How could that be? How could the Son of God be more in God’s favor as the years of his life passed by, as he learned more and put his faith more and more into practice? A man can grow in the favor of God, but God the Son is already in infinite favor with his Father. So we are and must be talking about Jesus in his humanity as we will be throughout the rest of the Gospel. We will see Jesus in his deity but once in the Gospel of Luke. In every other part he is a man living as a man, thinking as a man, feeling as a man, and learning as a man. In Hebrews as well we read of his spiritual maturing through the experiences of his life. He learned obedience, we read there, through what he suffered. Remarkable! How could a sinless child be more obedient later in his life than he was early in his life? Only in the way of a man who is constantly learning, growing, and maturing.
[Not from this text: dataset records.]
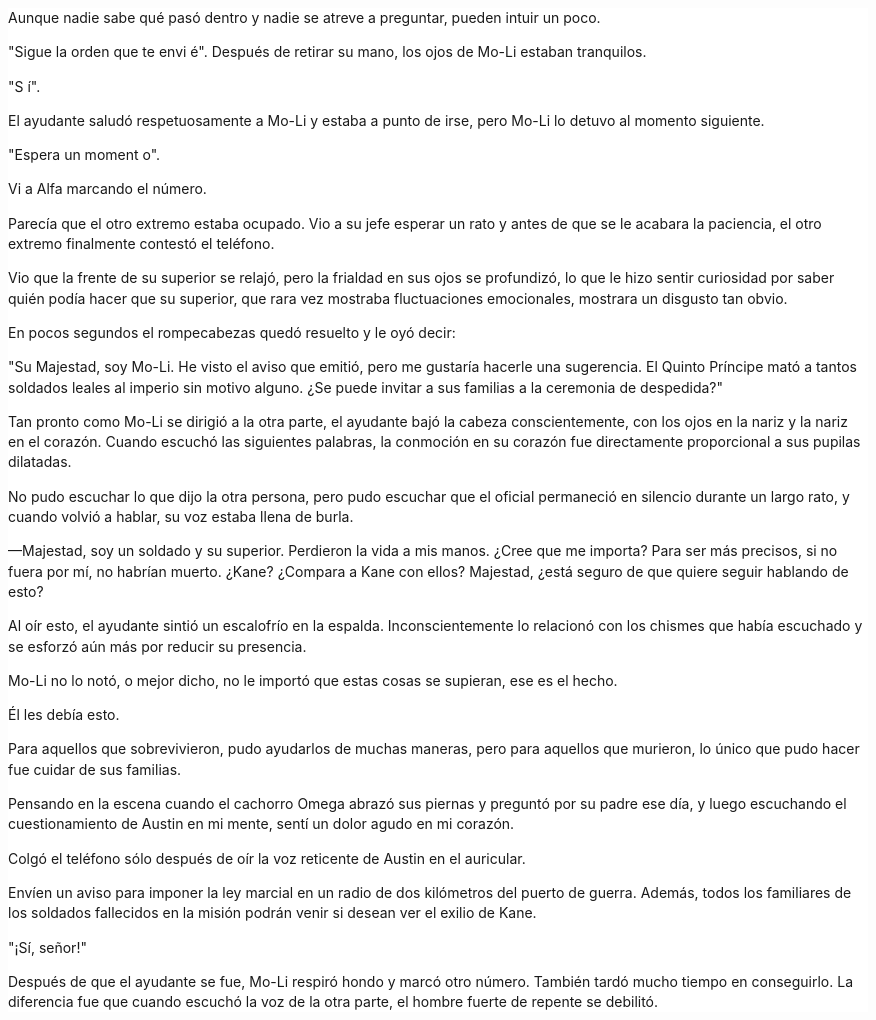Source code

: Aunque nadie sabe qué pasó dentro y nadie se atreve a preguntar, pueden intuir un poco.

"Sigue la orden que te envi é". Después de retirar su mano, los ojos de Mo-Li estaban tranquilos.

"S í".

El ayudante saludó respetuosamente a Mo-Li y estaba a punto de irse, pero Mo-Li lo detuvo al momento siguiente.

"Espera un moment o".

Vi a Alfa marcando el número.

Parecía que el otro extremo estaba ocupado. Vio a su jefe esperar un rato y antes de que se le acabara la paciencia, el otro extremo finalmente contestó el teléfono.

Vio que la frente de su superior se relajó, pero la frialdad en sus ojos se profundizó, lo que le hizo sentir curiosidad por saber quién podía hacer que su superior, que rara vez mostraba fluctuaciones emocionales, mostrara un disgusto tan obvio.

En pocos segundos el rompecabezas quedó resuelto y le oyó decir:

"Su Majestad, soy Mo-Li. He visto el aviso que emitió, pero me gustaría hacerle una sugerencia. El Quinto Príncipe mató a tantos soldados leales al imperio sin motivo alguno. ¿Se puede invitar a sus familias a la ceremonia de despedida?"

Tan pronto como Mo-Li se dirigió a la otra parte, el ayudante bajó la cabeza conscientemente, con los ojos en la nariz y la nariz en el corazón. Cuando escuchó las siguientes palabras, la conmoción en su corazón fue directamente proporcional a sus pupilas dilatadas.

No pudo escuchar lo que dijo la otra persona, pero pudo escuchar que el oficial permaneció en silencio durante un largo rato, y cuando volvió a hablar, su voz estaba llena de burla.

—Majestad, soy un soldado y su superior. Perdieron la vida a mis manos. ¿Cree que me importa? Para ser más precisos, si no fuera por mí, no habrían muerto. ¿Kane? ¿Compara a Kane con ellos? Majestad, ¿está seguro de que quiere seguir hablando de esto?

Al oír esto, el ayudante sintió un escalofrío en la espalda. Inconscientemente lo relacionó con los chismes que había escuchado y se esforzó aún más por reducir su presencia.

Mo-Li no lo notó, o mejor dicho, no le importó que estas cosas se supieran, ese es el hecho.

Él les debía esto.

Para aquellos que sobrevivieron, pudo ayudarlos de muchas maneras, pero para aquellos que murieron, lo único que pudo hacer fue cuidar de sus familias.

Pensando en la escena cuando el cachorro Omega abrazó sus piernas y preguntó por su padre ese día, y luego escuchando el cuestionamiento de Austin en mi mente, sentí un dolor agudo en mi corazón.

Colgó el teléfono sólo después de oír la voz reticente de Austin en el auricular.

Envíen un aviso para imponer la ley marcial en un radio de dos kilómetros del puerto de guerra. Además, todos los familiares de los soldados fallecidos en la misión podrán venir si desean ver el exilio de Kane.

"¡Sí, señor!"

Después de que el ayudante se fue, Mo-Li respiró hondo y marcó otro número. También tardó mucho tiempo en conseguirlo. La diferencia fue que cuando escuchó la voz de la otra parte, el hombre fuerte de repente se debilitó.

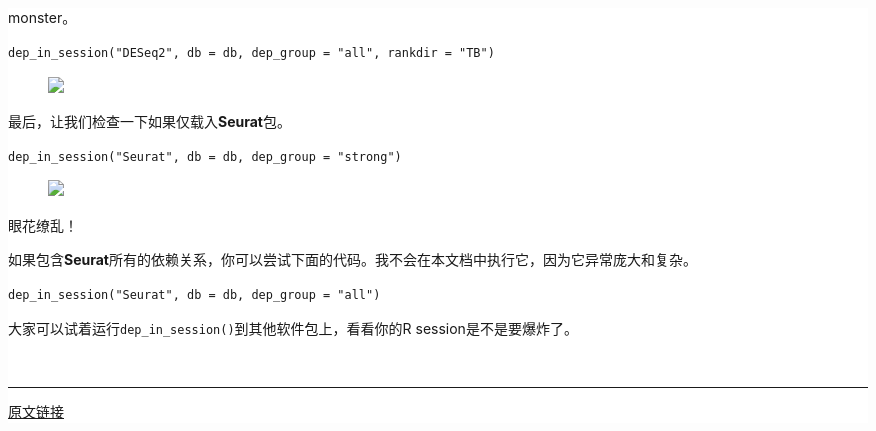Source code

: monster。</p><pre data-tool="mdnice编辑器"><code>dep_in_session(<span>"DESeq2"</span>, db = db, dep_group = <span>"all"</span>, rankdir = <span>"TB"</span>)<br></code></pre><figure data-tool="mdnice编辑器"><img data-imgfileid="100000758" data-ratio="1.930921052631579" data-src="https://mmbiz.qpic.cn/mmbiz_png/8yoFdJolUibdeWfczQpKPBpdsIrL0SgPnl0h7u3gmRwhdezbrCzRbbKdxqmG9qEn0rzO1siawjZdzqGOW15AvG8Q/640?wx_fmt=png&amp;from=appmsg" data-type="png" data-w="1216" src="https://mmbiz.qpic.cn/mmbiz_png/8yoFdJolUibdeWfczQpKPBpdsIrL0SgPnl0h7u3gmRwhdezbrCzRbbKdxqmG9qEn0rzO1siawjZdzqGOW15AvG8Q/640?wx_fmt=png&amp;from=appmsg"></figure><p data-tool="mdnice编辑器">最后，让我们检查一下如果仅载入<strong>Seurat</strong>包。</p><pre data-tool="mdnice编辑器"><code>dep_in_session(<span>"Seurat"</span>, db = db, dep_group = <span>"strong"</span>)<br></code></pre><figure data-tool="mdnice编辑器"><img data-imgfileid="100000759" data-ratio="1.8925619834710743" data-src="https://mmbiz.qpic.cn/mmbiz_png/8yoFdJolUibdeWfczQpKPBpdsIrL0SgPn3e2Mpk7q2EiauDO29dx337GJOBl1LMvhNBMFt83MQfTPJjv2YBaibZBg/640?wx_fmt=png&amp;from=appmsg" data-type="png" data-w="1210" src="https://mmbiz.qpic.cn/mmbiz_png/8yoFdJolUibdeWfczQpKPBpdsIrL0SgPn3e2Mpk7q2EiauDO29dx337GJOBl1LMvhNBMFt83MQfTPJjv2YBaibZBg/640?wx_fmt=png&amp;from=appmsg"></figure><p data-tool="mdnice编辑器">眼花缭乱！</p><p data-tool="mdnice编辑器">如果包含<strong>Seurat</strong>所有的依赖关系，你可以尝试下面的代码。我不会在本文档中执行它，因为它异常庞大和复杂。</p><pre data-tool="mdnice编辑器"><code>dep_in_session(<span>"Seurat"</span>, db = db, dep_group = <span>"all"</span>)<br></code></pre><p data-tool="mdnice编辑器">大家可以试着运行<code>dep_in_session()</code>到其他软件包上，看看你的R session是不是要爆炸了。</p></section><p><br></p><p><mp-style-type data-value="3"></mp-style-type></p></div>  
<hr>
<a href="https://mp.weixin.qq.com/s/mKm97haa_L2WIeJPz8SKzA",target="_blank" rel="noopener noreferrer">原文链接</a>
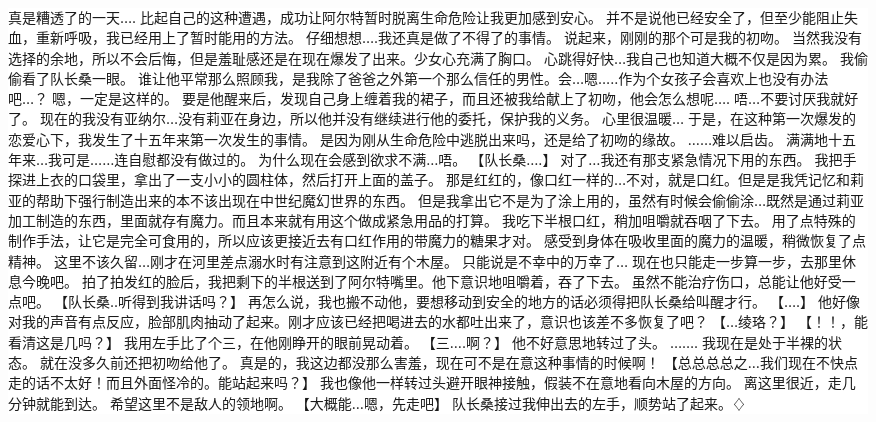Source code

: 真是糟透了的一天….
比起自己的这种遭遇，成功让阿尔特暂时脱离生命危险让我更加感到安心。
并不是说他已经安全了，但至少能阻止失血，重新呼吸，我已经用上了暂时能用的方法。
仔细想想….我还真是做了不得了的事情。
说起来，刚刚的那个可是我的初吻。
当然我没有选择的余地，所以不会后悔，但是羞耻感还是在现在爆发了出来。少女心充满了胸口。
心跳得好快…我自己也知道大概不仅是因为累。
我偷偷看了队长桑一眼。
谁让他平常那么照顾我，是我除了爸爸之外第一个那么信任的男性。会…嗯…..作为个女孩子会喜欢上也没有办法吧…？
嗯，一定是这样的。
要是他醒来后，发现自己身上缠着我的裙子，而且还被我给献上了初吻，他会怎么想呢….
唔…不要讨厌我就好了。
现在的我没有亚纳尔…没有莉亚在身边，所以他并没有继续进行他的委托，保护我的义务。
心里很温暖…
于是，在这种第一次爆发的恋爱心下，我发生了十五年来第一次发生的事情。
是因为刚从生命危险中逃脱出来吗，还是给了初吻的缘故。
……难以启齿。
满满地十五年来…我可是……连自慰都没有做过的。
为什么现在会感到欲求不满…唔。
【队长桑….】
对了…我还有那支紧急情况下用的东西。
我把手探进上衣的口袋里，拿出了一支小小的圆柱体，然后打开上面的盖子。
那是红红的，像口红一样的…不对，就是口红。但是是我凭记忆和莉亚的帮助下强行制造出来的本不该出现在中世纪魔幻世界的东西。
但是我拿出它不是为了涂上用的，虽然有时候会偷偷涂…既然是通过莉亚加工制造的东西，里面就存有魔力。而且本来就有用这个做成紧急用品的打算。
我吃下半根口红，稍加咀嚼就吞咽了下去。
用了点特殊的制作手法，让它是完全可食用的，所以应该更接近去有口红作用的带魔力的糖果才对。
感受到身体在吸收里面的魔力的温暖，稍微恢复了点精神。
这里不该久留…刚才在河里差点溺水时有注意到这附近有个木屋。
只能说是不幸中的万幸了…
现在也只能走一步算一步，去那里休息今晚吧。
拍了拍发红的脸后，我把剩下的半根送到了阿尔特嘴里。他下意识地咀嚼着，吞了下去。
虽然不能治疗伤口，总能让他好受一点吧。
【队长桑..听得到我讲话吗？】
再怎么说，我也搬不动他，要想移动到安全的地方的话必须得把队长桑给叫醒才行。
【….】
他好像对我的声音有点反应，脸部肌肉抽动了起来。刚才应该已经把喝进去的水都吐出来了，意识也该差不多恢复了吧？
【…绫珞？】
【！！，能看清这是几吗？】
我用左手比了个三，在他刚睁开的眼前晃动着。
【三….啊？】
他不好意思地转过了头。
…….
我现在是处于半裸的状态。
就在没多久前还把初吻给他了。
真是的，我这边都没那么害羞，现在可不是在意这种事情的时候啊！
【总总总总之…我们现在不快点走的话不太好！而且外面怪冷的。能站起来吗？】
我也像他一样转过头避开眼神接触，假装不在意地看向木屋的方向。
离这里很近，走几分钟就能到达。
希望这里不是敌人的领地啊。
【大概能…嗯，先走吧】
队长桑接过我伸出去的左手，顺势站了起来。♢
Remember, as we are taught in Holy Scripture, to be our Savior he had to be made like us in every way. His life had to be like ours. And it was! Mystery of mysteries, Jesus’ life was like yours and mine. He grew up; he learned more and more from his parents and from his experiences, and perhaps from his teachers. Whether he knew of his special relationship with his Father intuitively at twelve, or whether he had learned it by hearing from his parents about the extraordinary events that accompanied his birth we do not know. We cannot say. But he learned it and as the years past he figured out more and more of what that calling would mean for him, just as we must learn more and more of what our calling as his followers must mean for us.
What a remarkable Savior we have. His life is so utterly mysterious that we cannot fathom it or explain it. Which is why the Bible makes no effort to explain it to us. But we know this: it was a life like ours, lived in all the limitations of our humanity. A boy growing up in a Galilean town learning more and more every day of what it meant to be his Father’s child. Extraordinary; because this same boy of 12 was at one and the same time also the Maker of Heaven and Earth. But the boy we see in the temple did not know that! He was a real boy, like you 12 year old boys here in the sanctuary this morning. He wanted to know more because there was so much he didn’t know. And so he peppered the rabbis with questions. He still had a lot to learn. God never learns. He knows all. But human beings have to learn and Jesus was a human being and he was committed to learning everything he could. He had to grow up; and he did.
What a Savior we have got in Jesus Christ!